In the ensuing years, the city transformed, and with it the way people traveled. By 1962, it seemed like a good idea to put an entertainment arena where the above-ground station had been for just over 50 years. Enter Madison Square Garden, above, and Penn Station, as we know it now, underground.

The demolition of Penn Station was wildly controversial. In fact, states the New York Historical, the “demolition spurred the passage of the watershed 1965 New York Landmarks Law,” which helped save Penn’s “sister” terminal, the beloved Grand Central, “along with 30,000 other historic buildings around the city.”
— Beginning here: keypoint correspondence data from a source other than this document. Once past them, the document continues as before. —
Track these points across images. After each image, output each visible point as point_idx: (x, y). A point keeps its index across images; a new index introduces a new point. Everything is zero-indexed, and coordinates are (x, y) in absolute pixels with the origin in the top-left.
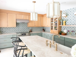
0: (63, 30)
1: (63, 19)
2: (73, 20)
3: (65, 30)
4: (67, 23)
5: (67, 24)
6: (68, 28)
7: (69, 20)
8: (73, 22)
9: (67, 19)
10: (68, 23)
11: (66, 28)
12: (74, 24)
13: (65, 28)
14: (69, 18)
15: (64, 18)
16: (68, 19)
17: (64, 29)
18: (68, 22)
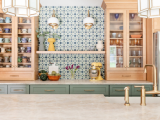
0: (44, 66)
1: (44, 31)
2: (73, 37)
3: (54, 65)
4: (59, 45)
5: (59, 49)
6: (62, 59)
7: (62, 37)
8: (75, 43)
9: (59, 34)
10: (62, 45)
11: (55, 59)
12: (77, 49)
13: (52, 59)
14: (62, 30)
15: (48, 30)
16: (62, 34)
17: (48, 63)
18: (62, 41)
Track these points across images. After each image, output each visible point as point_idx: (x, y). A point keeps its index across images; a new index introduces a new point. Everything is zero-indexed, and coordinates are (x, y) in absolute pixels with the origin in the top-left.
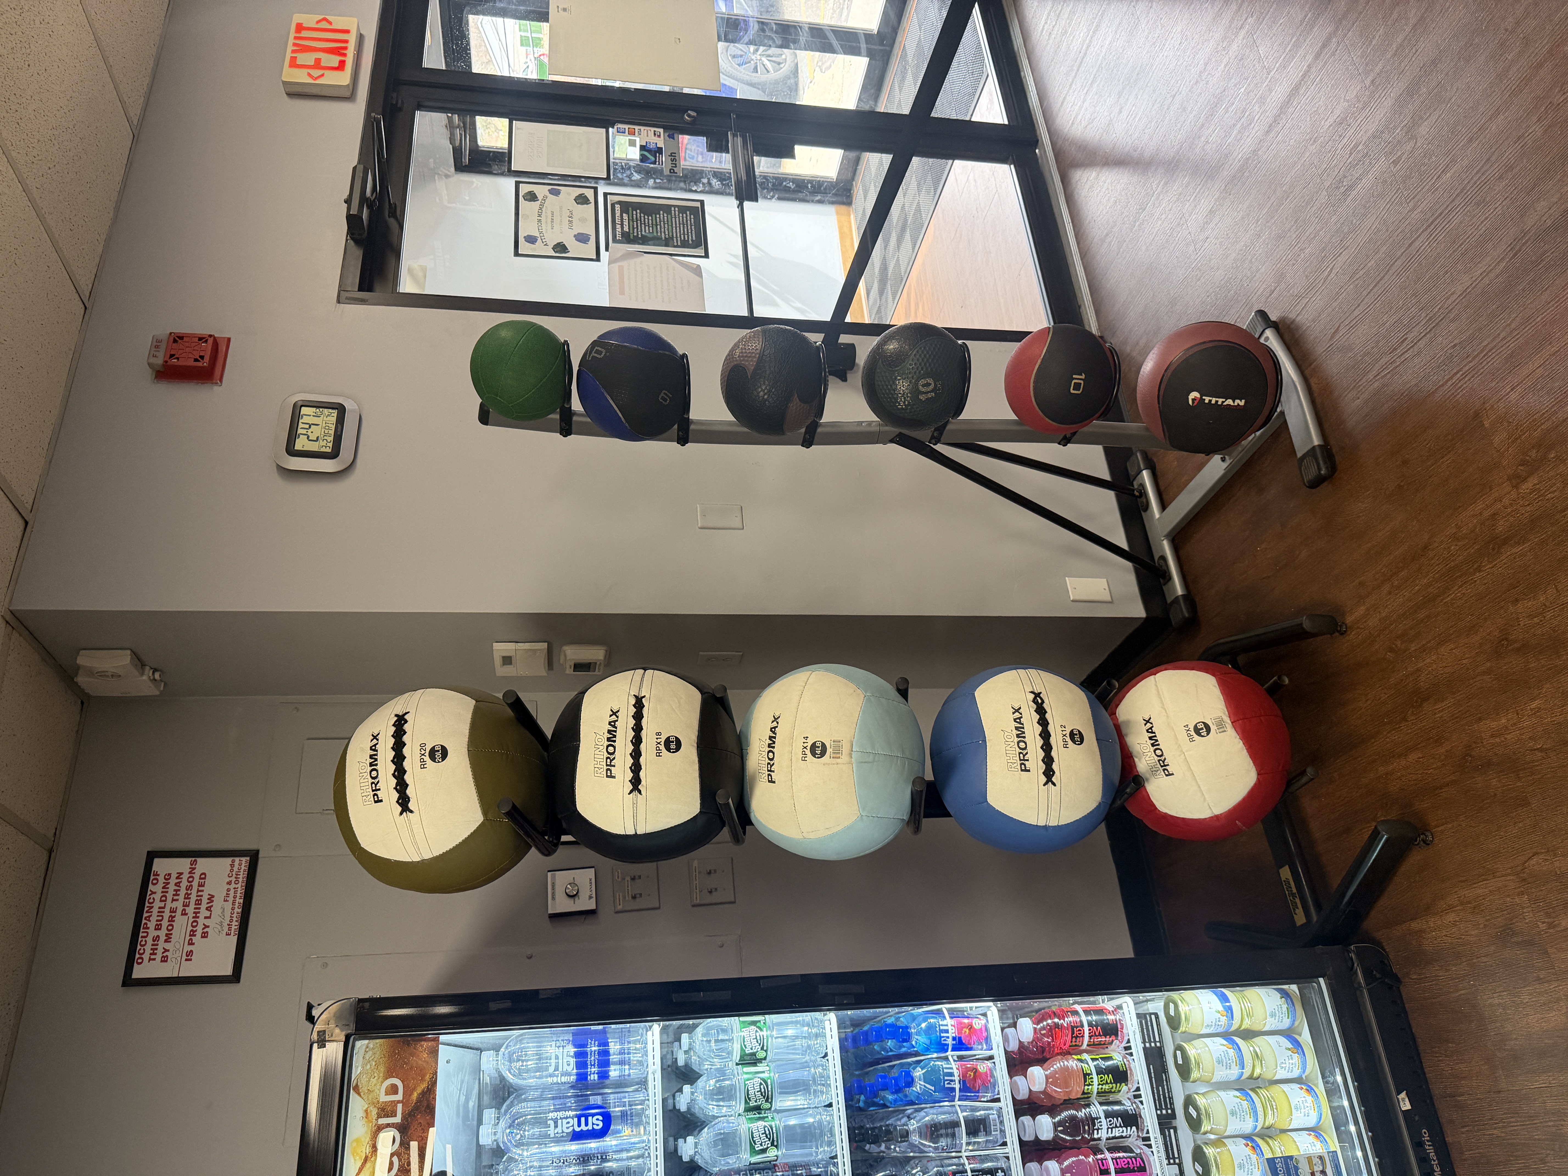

So while most of us have likely forgotten that Penn Station preceded Madison Square Garden, the proposed reboot of the above-ground Penn is actually not so radical. Also, the station, like everything to do with trains and subways in New York, is overburdened. “We urgently need to create both new capacity and amenity in the next version of Penn Station,” Robert Yaro, the former president of the Regional Plan Association, told AMNewYork. “The Grand Penn Community Alliance plan does these things and also gets us a new MSG for the same cost as simply patching up the existing station and Garden.”

Washburn and the Grand Penn Community Alliance are making a case for cost efficiency. With the addition of a park, and a station that recaptures the stately stature of its predecessor, the price tag is about $6.3 billion, which, according to the alliance, would be “$1 billion less” than previous proposals by the state and Amtrak.